Sunday, March 23, 2008

AU poised to invade rebel Comoros island of Anjouan

More than 500 African Union troops landed on the Comoros island of Moheli yesterday to join forces massed to retake the rebel island of Anjouan. 400 Tanzanian and 168 Sudanese soldiers join 500 AU soldiers as well as 400 local troops in the port town of Fomboni all poised to end the stand-off between Comoros and Anjouan. The Comoros did not recognise the re-election of Anjouan leader Colonel Mohamed Bacar in June 2007.

The AU has supported the central government in the stand-off and sponsored military support. Senegalese troops will arrive in the next few days, while Libya has provided transport assistance for the operation. Abdul Bacar Soihir, Comoros head of the cabinet, said "The invasion will be very soon." Yahya Abdallah, the Sudanese commander, said as he arrived with a deployment of paratroopers: "We are happy to be here...The Comoran people are our Muslim brothers and we are proud to be able to help them."

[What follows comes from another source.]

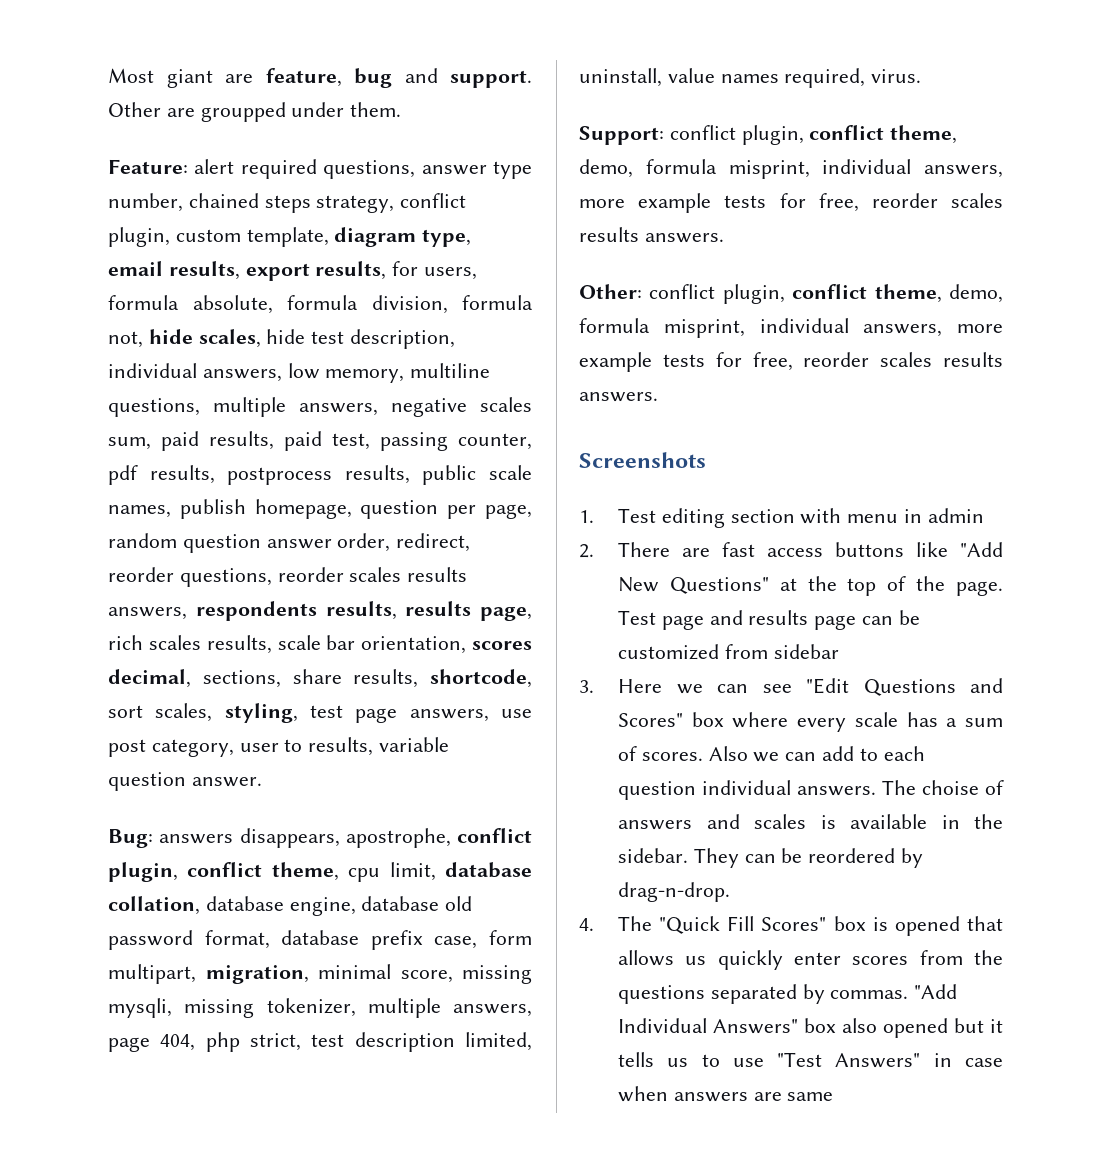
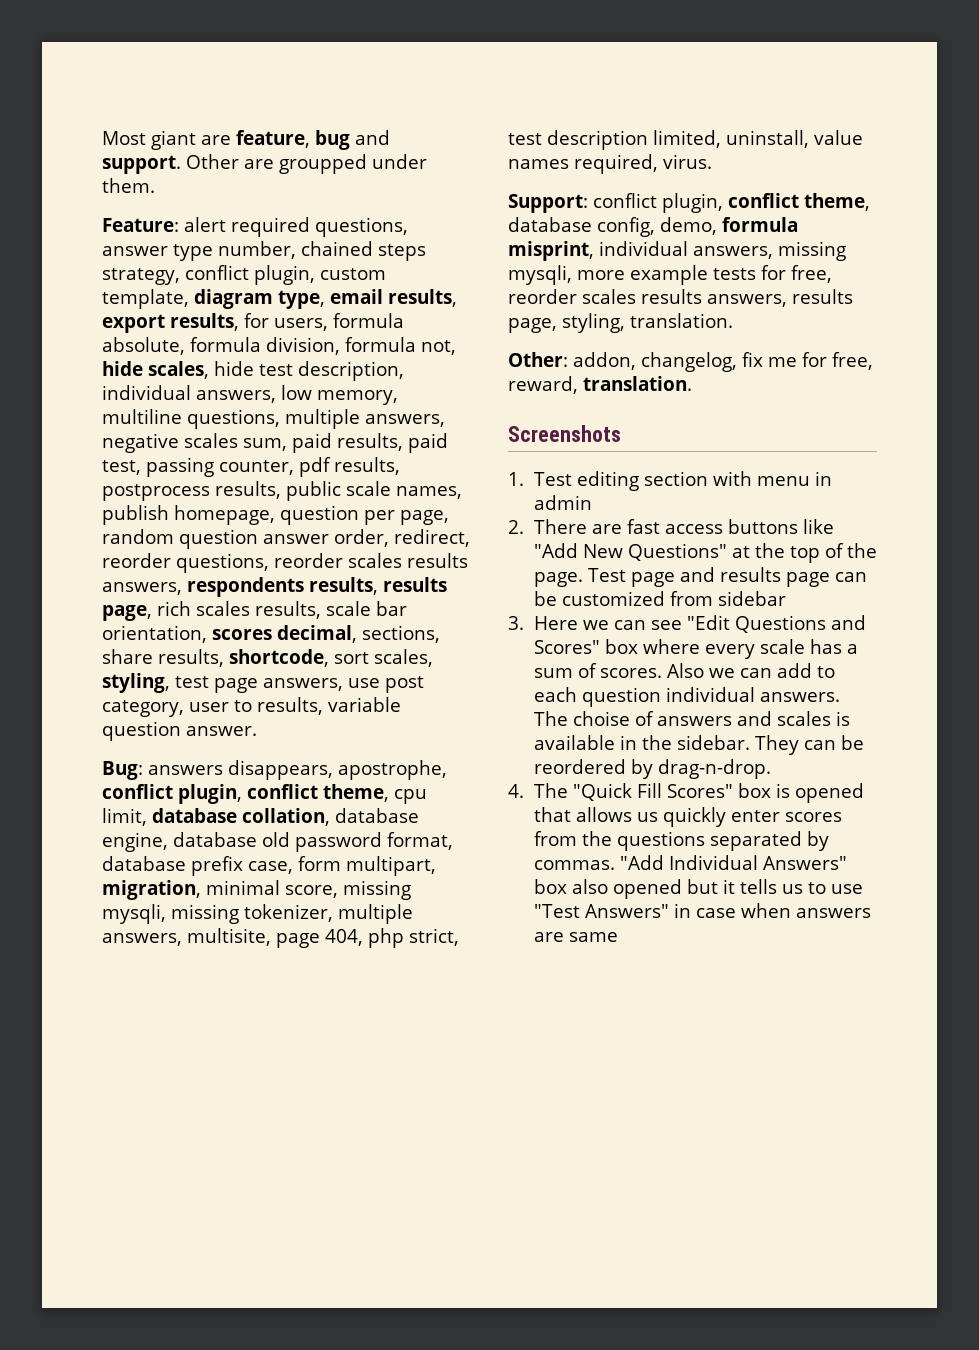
(532, 1010) none -> [187,928,271,946] multisite,
[579,159,1003,179] [579,193,1003,213] [579,227,724,243] [579,284,1003,304] [579,318,1003,338] [579,352,1003,372] [579,392,658,402] demo, formula misprint, individual answers, more example tests for free, reorder scales results answers. // Other: conflict plugin, conflict theme, demo, formula misprint, individual answers, more example tests for free, reorder scales results answers. -> [508,217,798,237] [508,241,846,261] [508,265,832,285] [508,289,853,307] [508,313,733,333] [508,352,873,372] [508,376,692,394] database config, demo, formula misprint, individual answers, missing mysqli, more example tests for free, reorder scales results answers, results page, styling, translation. // Other: addon, changelog, fix me for free, reward, translation.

The Comoros is an archipelago of islands in the Mozambique Channel of the Indian Ocean between Mozambique and Madagascar. The capital Moroni is on the main island of Grand Comore and Moheli and Anjouan are the other two main islands. Each of the federation's three islands has its own president and government institutions with a rotating presidency for the over-arching Union government. A standoff between Anjouan and the other two islands has lingered since individual island elections were held in June 2007.

Anjouan is ruled by Mohamed Bicar. Bicar is a former chief of police on Anjouan and took part of a military coup in August 2001 after which he became the head of the country. Bacar has ruled Anjouan outright since 2002, but his re-election in June 2007 was deemed illegal by both the central authorities and the AU citing irregularities and intimidation in the run-up to voting. However Bacar went ahead with the ballot printing his own papers and has since defied calls for him to stand down.

The central government has said it will try Bicar for war crimes and crimes against humanity unless he flees. A Government spokesman said Bacar had committing atrocities against residents of Anjouan, and was responsible for abuse and torture by his security forces. Over two thousand refugees fleeing to Grande Comore have given firsthand accounts of atrocities including torture, rape and burning.

These abuses have worsened since the Moroni Government announced its plan to reclaim the island on 31 January. Comoros Education Minister Abdoulrahime Said Bacar said the government had no alternative after sanctions against Anjouan failed to have any impact. "The army is well prepared, psychologically ready and has the necessary materials, I am confident,” he said. “We want to organise elections."

The Comoros has endured 19 coups or coup attempts since it gained independence from France in 1975 after 130 years of colonial rule. In 1997 Moheli and Anjouan seceded from Grand Comore after a failed attempt by the government to re-establish control over the rebellious islands. The current federal system has been in place since 2002 when a new constitution, brokered by the Organisation of African Unity (predecessor of the AU), mandated the election of a President of Anjouan along with presidents for the other two islands and a federal president. The 830,000 people of the Comoros are among the poorest in Africa and are heavily dependent on foreign aid.